Criterion Collection Review
A Taste of Honey (1961)
d. Tony Richardson
#829

   The original idea for this blog was that I would read all 1001 Books and watch all the Criterion Collection films.   When I started, Criterion Collection still had titles on Netflix, then it moved to Hulu, then there was a brief Filmstruck period and now there is the Criterion Channel which you can install on your smart tv.  Criterion Channel far surpasses prior efforts, and it comes close to realizing the vision I thought I was getting into when I came up with the idea a decade ago.

   When I stopped watching Criterion Collection films the entire collection was at #703, A Taste of Honey, #829 came out in 2016.   That's the real problem with trying to stay current on Criterion Collection films- they come out five a month.  A Taste of Honey is a film example of the "Kitchen Sink" realism school of English art, unusual in that it takes place outside of London and the source material, a play, was written by a woman.   The story is about a high school student who lives with her louche mother in a succession of low-rent apartments in 1950's Manchester.   

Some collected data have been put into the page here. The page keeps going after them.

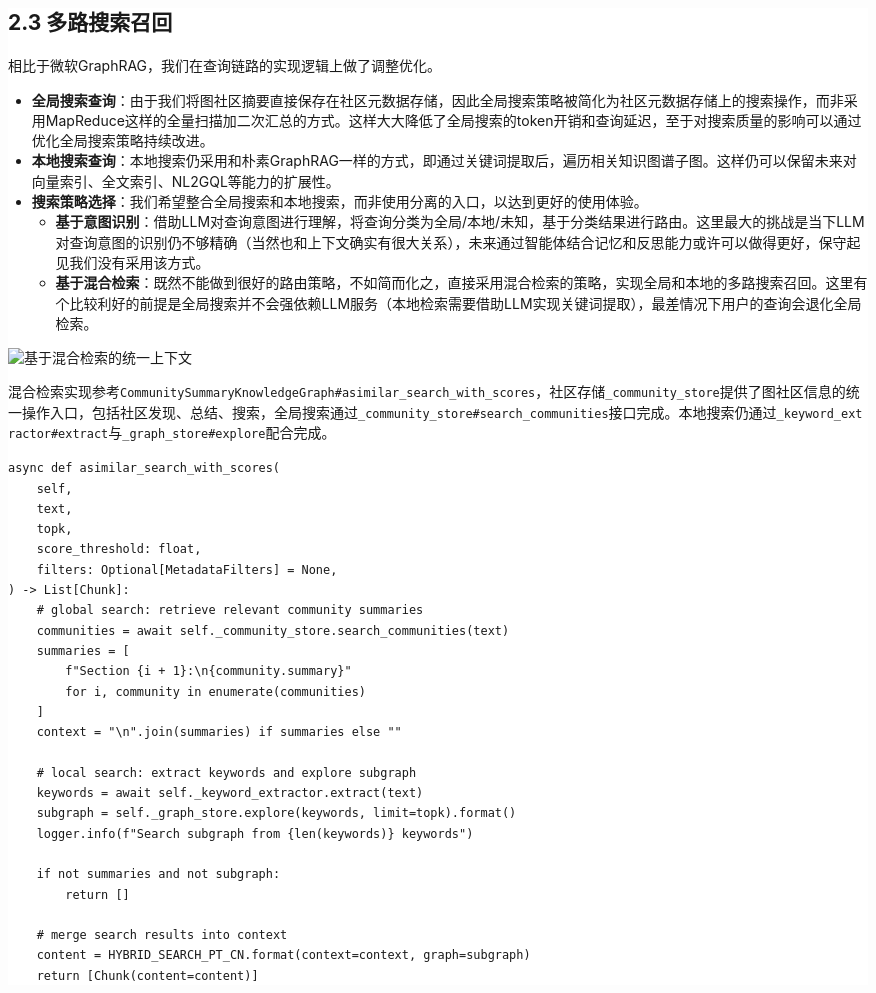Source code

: ## 2\.3 多路搜索召回


相比于微软GraphRAG，我们在查询链路的实现逻辑上做了调整优化。


* **全局搜索查询**：由于我们将图社区摘要直接保存在社区元数据存储，因此全局搜索策略被简化为社区元数据存储上的搜索操作，而非采用MapReduce这样的全量扫描加二次汇总的方式。这样大大降低了全局搜索的token开销和查询延迟，至于对搜索质量的影响可以通过优化全局搜索策略持续改进。
* **本地搜索查询**：本地搜索仍采用和朴素GraphRAG一样的方式，即通过关键词提取后，遍历相关知识图谱子图。这样仍可以保留未来对向量索引、全文索引、NL2GQL等能力的扩展性。
* **搜索策略选择**：我们希望整合全局搜索和本地搜索，而非使用分离的入口，以达到更好的使用体验。
	+ **基于意图识别**：借助LLM对查询意图进行理解，将查询分类为全局/本地/未知，基于分类结果进行路由。这里最大的挑战是当下LLM对查询意图的识别仍不够精确（当然也和上下文确实有很大关系），未来通过智能体结合记忆和反思能力或许可以做得更好，保守起见我们没有采用该方式。
	+ **基于混合检索**：既然不能做到很好的路由策略，不如简而化之，直接采用混合检索的策略，实现全局和本地的多路搜索召回。这里有个比较利好的前提是全局搜索并不会强依赖LLM服务（本地检索需要借助LLM实现关键词提取），最差情况下用户的查询会退化全局检索。


![基于混合检索的统一上下文](https://pic1.zhimg.com/80/v2-be12b0caa9013391fc92c46bda3332ea_1440w.jpg)


混合检索实现参考`CommunitySummaryKnowledgeGraph#asimilar_search_with_scores`，社区存储`_community_store`提供了图社区信息的统一操作入口，包括社区发现、总结、搜索，全局搜索通过`_community_store#search_communities`接口完成。本地搜索仍通过`_keyword_extractor#extract`与`_graph_store#explore`配合完成。



```
async def asimilar_search_with_scores(
    self,
    text,
    topk,
    score_threshold: float,
    filters: Optional[MetadataFilters] = None,
) -> List[Chunk]:
    # global search: retrieve relevant community summaries
    communities = await self._community_store.search_communities(text)
    summaries = [
        f"Section {i + 1}:\n{community.summary}"
        for i, community in enumerate(communities)
    ]
    context = "\n".join(summaries) if summaries else ""

    # local search: extract keywords and explore subgraph
    keywords = await self._keyword_extractor.extract(text)
    subgraph = self._graph_store.explore(keywords, limit=topk).format()
    logger.info(f"Search subgraph from {len(keywords)} keywords")

    if not summaries and not subgraph:
        return []

    # merge search results into context
    content = HYBRID_SEARCH_PT_CN.format(context=context, graph=subgraph)
    return [Chunk(content=content)]

```

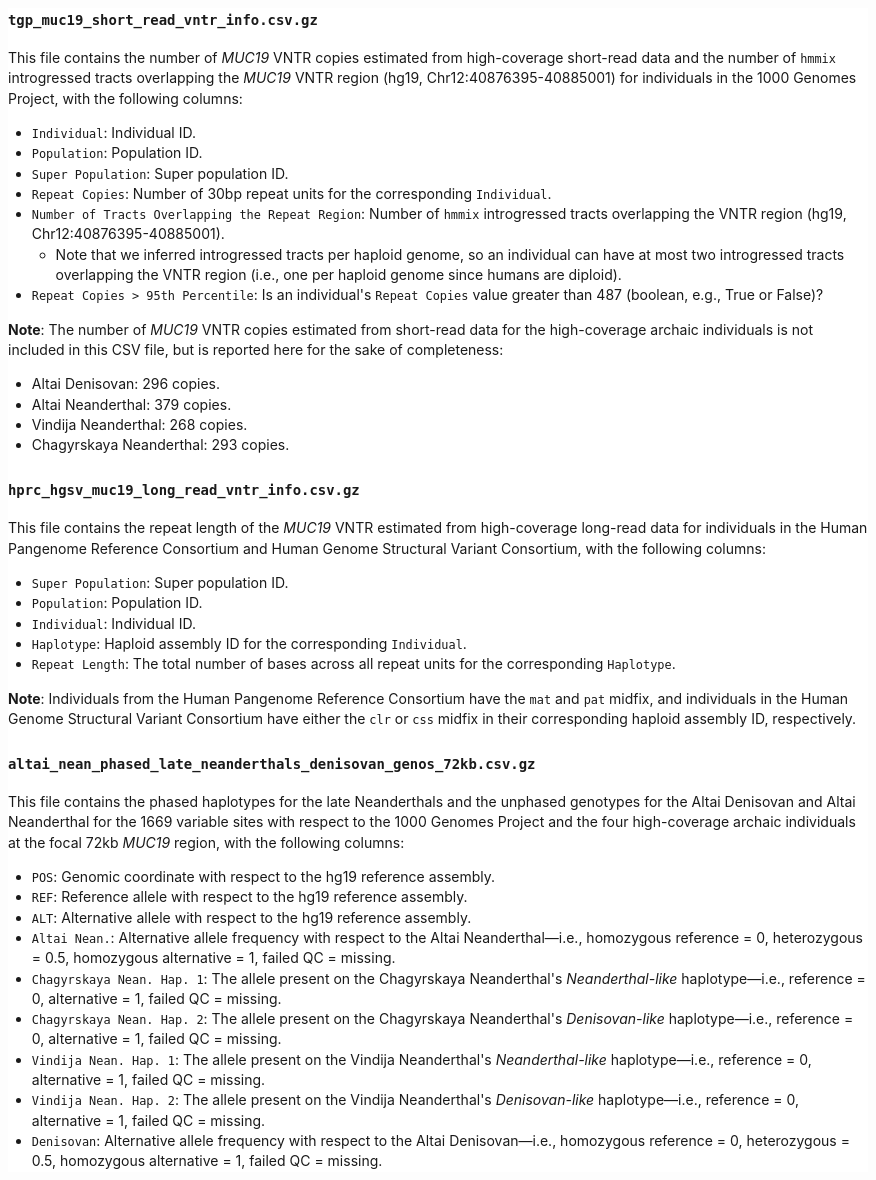 ### `tgp_muc19_short_read_vntr_info.csv.gz`
This file contains the number of *MUC19* VNTR copies estimated from high-coverage short-read data and the number of `hmmix` introgressed tracts overlapping the *MUC19* VNTR region (hg19, Chr12:40876395-40885001) for individuals in the 1000 Genomes Project, with the following columns:
- `Individual`: Individual ID.
- `Population`: Population ID.
- `Super Population`: Super population ID.
- `Repeat Copies`: Number of 30bp repeat units for the corresponding `Individual`.
- `Number of Tracts Overlapping the Repeat Region`: Number of `hmmix` introgressed tracts overlapping the VNTR region (hg19, Chr12:40876395-40885001).
	- Note that we inferred introgressed tracts per haploid genome, so an individual can have at most two introgressed tracts overlapping the VNTR region (i.e., one per haploid genome since humans are diploid).
- `Repeat Copies > 95th Percentile`: Is an individual's `Repeat Copies` value greater than 487 (boolean, e.g., True or False)?

**Note**: The number of *MUC19* VNTR copies estimated from short-read data for the high-coverage archaic individuals is not included in this CSV file, but is reported here for the sake of completeness:
- Altai Denisovan: 296 copies.
- Altai Neanderthal: 379 copies.
- Vindija Neanderthal: 268 copies.
- Chagyrskaya Neanderthal: 293 copies.

### `hprc_hgsv_muc19_long_read_vntr_info.csv.gz`
This file contains the repeat length of the *MUC19* VNTR estimated from high-coverage long-read data for individuals in the Human Pangenome Reference Consortium and Human Genome Structural Variant Consortium, with the following columns:
- `Super Population`: Super population ID.
- `Population`: Population ID.
- `Individual`: Individual ID.
- `Haplotype`: Haploid assembly ID for the corresponding `Individual`.
- `Repeat Length`: The total number of bases across all repeat units for the corresponding `Haplotype`.

**Note**: Individuals from the Human Pangenome Reference Consortium have the `mat` and `pat` midfix, and individuals in the Human Genome Structural Variant Consortium have either the `clr` or `css` midfix in their corresponding haploid assembly ID, respectively.

### `altai_nean_phased_late_neanderthals_denisovan_genos_72kb.csv.gz`
This file contains the phased haplotypes for the late Neanderthals and the unphased genotypes for the Altai Denisovan and Altai Neanderthal for the 1669 variable sites with respect to the 1000 Genomes Project and the four high-coverage archaic individuals at the focal 72kb *MUC19* region, with the following columns:
- `POS`: Genomic coordinate with respect to the hg19 reference assembly.
- `REF`: Reference allele with respect to the hg19 reference assembly.
- `ALT`: Alternative allele with respect to the hg19 reference assembly.
- `Altai Nean.`: Alternative allele frequency with respect to the Altai Neanderthal—i.e., homozygous reference = 0, heterozygous = 0.5, homozygous alternative = 1, failed QC = missing.
- `Chagyrskaya Nean. Hap. 1`: The allele present on the Chagyrskaya Neanderthal's *Neanderthal-like* haplotype—i.e., reference = 0, alternative = 1, failed QC = missing.
- `Chagyrskaya Nean. Hap. 2`: The allele present on the Chagyrskaya Neanderthal's *Denisovan-like* haplotype—i.e., reference = 0, alternative = 1, failed QC = missing.
- `Vindija Nean. Hap. 1`: The allele present on the Vindija Neanderthal's *Neanderthal-like* haplotype—i.e., reference = 0, alternative = 1, failed QC = missing.
- `Vindija Nean. Hap. 2`: The allele present on the Vindija Neanderthal's *Denisovan-like* haplotype—i.e., reference = 0, alternative = 1, failed QC = missing.
- `Denisovan`: Alternative allele frequency with respect to the Altai Denisovan—i.e., homozygous reference = 0, heterozygous = 0.5, homozygous alternative = 1, failed QC = missing.

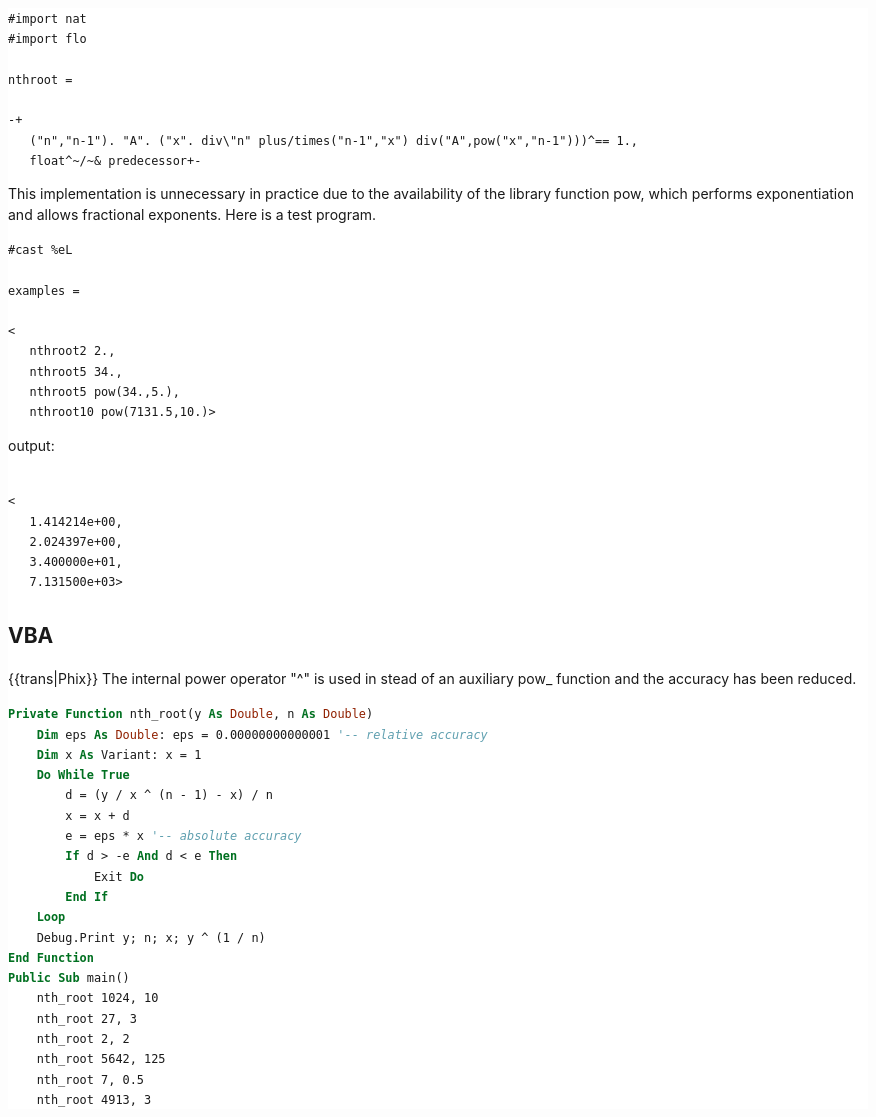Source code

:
 ```Ursala
#import nat
#import flo

nthroot =

-+
   ("n","n-1"). "A". ("x". div\"n" plus/times("n-1","x") div("A",pow("x","n-1")))^== 1.,
   float^~/~& predecessor+-
```

This implementation is unnecessary in practice due to the availability of the library
function pow, which performs exponentiation and allows fractional exponents.
Here is a test program.

```Ursala
#cast %eL

examples =

<
   nthroot2 2.,
   nthroot5 34.,
   nthroot5 pow(34.,5.),
   nthroot10 pow(7131.5,10.)>
```

output:

```txt

<
   1.414214e+00,
   2.024397e+00,
   3.400000e+01,
   7.131500e+03>

```



## VBA

{{trans|Phix}}
The internal power operator "^" is used in stead of an auxiliary pow_ function and the accuracy has been reduced.

```vb
Private Function nth_root(y As Double, n As Double)
    Dim eps As Double: eps = 0.00000000000001 '-- relative accuracy
    Dim x As Variant: x = 1
    Do While True
        d = (y / x ^ (n - 1) - x) / n
        x = x + d
        e = eps * x '-- absolute accuracy
        If d > -e And d < e Then
            Exit Do
        End If
    Loop
    Debug.Print y; n; x; y ^ (1 / n)
End Function
Public Sub main()
    nth_root 1024, 10
    nth_root 27, 3
    nth_root 2, 2
    nth_root 5642, 125
    nth_root 7, 0.5
    nth_root 4913, 3
```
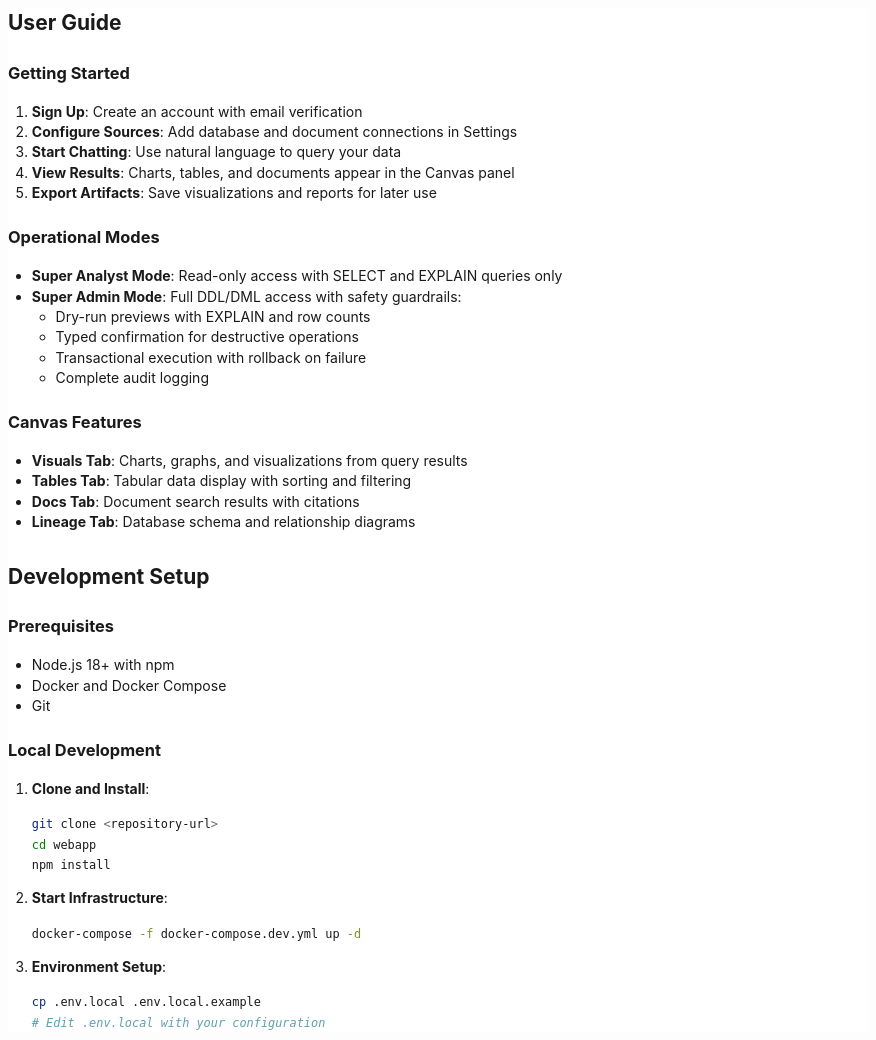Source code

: ## User Guide

### Getting Started

1. **Sign Up**: Create an account with email verification
2. **Configure Sources**: Add database and document connections in Settings
3. **Start Chatting**: Use natural language to query your data
4. **View Results**: Charts, tables, and documents appear in the Canvas panel
5. **Export Artifacts**: Save visualizations and reports for later use

### Operational Modes

- **Super Analyst Mode**: Read-only access with SELECT and EXPLAIN queries only
- **Super Admin Mode**: Full DDL/DML access with safety guardrails:
  - Dry-run previews with EXPLAIN and row counts
  - Typed confirmation for destructive operations
  - Transactional execution with rollback on failure
  - Complete audit logging

### Canvas Features

- **Visuals Tab**: Charts, graphs, and visualizations from query results
- **Tables Tab**: Tabular data display with sorting and filtering
- **Docs Tab**: Document search results with citations
- **Lineage Tab**: Database schema and relationship diagrams

## Development Setup

### Prerequisites

- Node.js 18+ with npm
- Docker and Docker Compose
- Git

### Local Development

1. **Clone and Install**:
   ```bash
   git clone <repository-url>
   cd webapp
   npm install
   ```

2. **Start Infrastructure**:
   ```bash
   docker-compose -f docker-compose.dev.yml up -d
   ```

3. **Environment Setup**:
   ```bash
   cp .env.local .env.local.example
   # Edit .env.local with your configuration
   ```
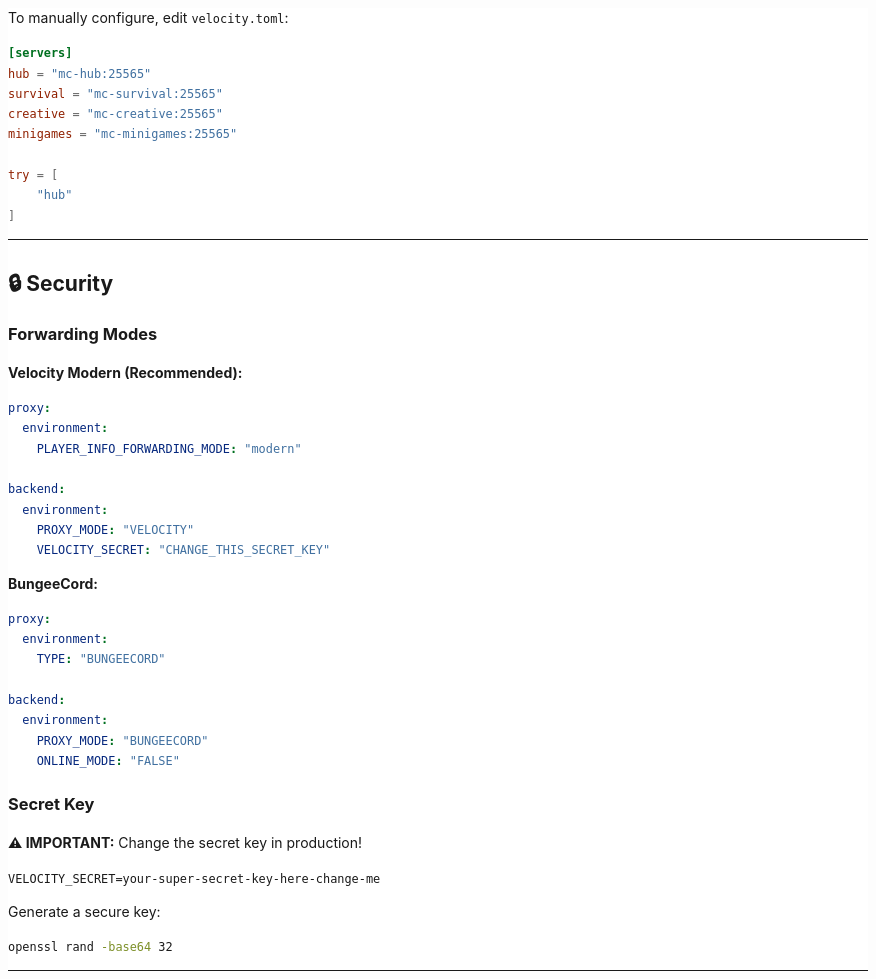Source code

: To manually configure, edit `velocity.toml`:

```toml
[servers]
hub = "mc-hub:25565"
survival = "mc-survival:25565"
creative = "mc-creative:25565"
minigames = "mc-minigames:25565"

try = [
    "hub"
]
```

---

## 🔒 Security

### Forwarding Modes

**Velocity Modern (Recommended):**
```yaml
proxy:
  environment:
    PLAYER_INFO_FORWARDING_MODE: "modern"

backend:
  environment:
    PROXY_MODE: "VELOCITY"
    VELOCITY_SECRET: "CHANGE_THIS_SECRET_KEY"
```

**BungeeCord:**
```yaml
proxy:
  environment:
    TYPE: "BUNGEECORD"

backend:
  environment:
    PROXY_MODE: "BUNGEECORD"
    ONLINE_MODE: "FALSE"
```

### Secret Key

**⚠️ IMPORTANT:** Change the secret key in production!

```env
VELOCITY_SECRET=your-super-secret-key-here-change-me
```

Generate a secure key:
```bash
openssl rand -base64 32
```

---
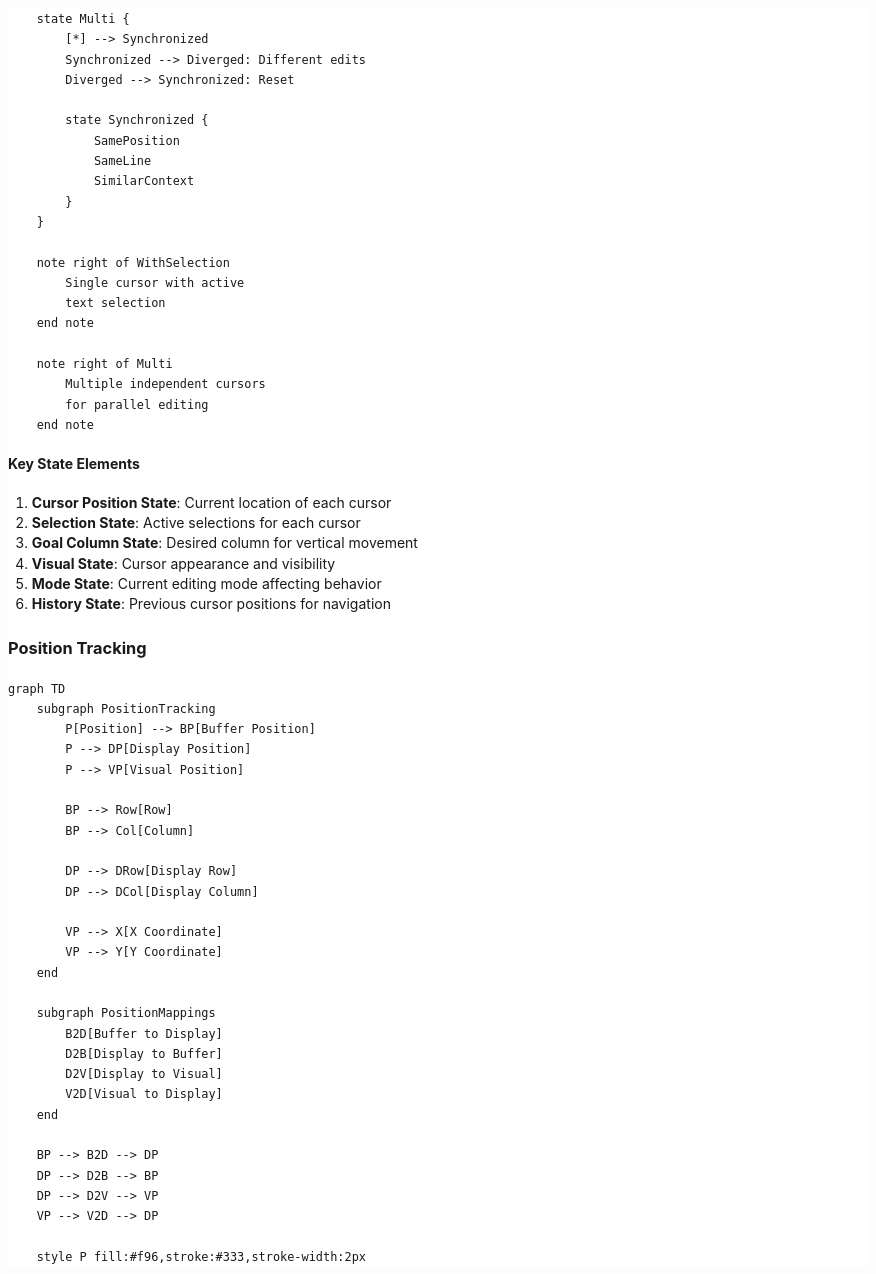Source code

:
 ```mermaid
    state Multi {
        [*] --> Synchronized
        Synchronized --> Diverged: Different edits
        Diverged --> Synchronized: Reset
        
        state Synchronized {
            SamePosition
            SameLine
            SimilarContext
        }
    }
    
    note right of WithSelection
        Single cursor with active
        text selection
    end note
    
    note right of Multi
        Multiple independent cursors
        for parallel editing
    end note
```

#### Key State Elements

1. **Cursor Position State**: Current location of each cursor
2. **Selection State**: Active selections for each cursor
3. **Goal Column State**: Desired column for vertical movement
4. **Visual State**: Cursor appearance and visibility
5. **Mode State**: Current editing mode affecting behavior
6. **History State**: Previous cursor positions for navigation

### Position Tracking

```mermaid
graph TD
    subgraph PositionTracking
        P[Position] --> BP[Buffer Position]
        P --> DP[Display Position]
        P --> VP[Visual Position]
        
        BP --> Row[Row]
        BP --> Col[Column]
        
        DP --> DRow[Display Row]
        DP --> DCol[Display Column]
        
        VP --> X[X Coordinate]
        VP --> Y[Y Coordinate]
    end
    
    subgraph PositionMappings
        B2D[Buffer to Display]
        D2B[Display to Buffer]
        D2V[Display to Visual]
        V2D[Visual to Display]
    end
    
    BP --> B2D --> DP
    DP --> D2B --> BP
    DP --> D2V --> VP
    VP --> V2D --> DP
    
    style P fill:#f96,stroke:#333,stroke-width:2px
```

  Part of the pleasure of A Taste of Honey is the Manchester locations- lovingly restored by Criterion of course.   The extras give the always interesting journey of pathbreaking films in the British film environment- marked by the absence of any first amendment protection and the ever-present British Film Censor.  Here, the controversy is obvious- an interracial coupling and an openly gay bff add to the native exoticism of the milieu.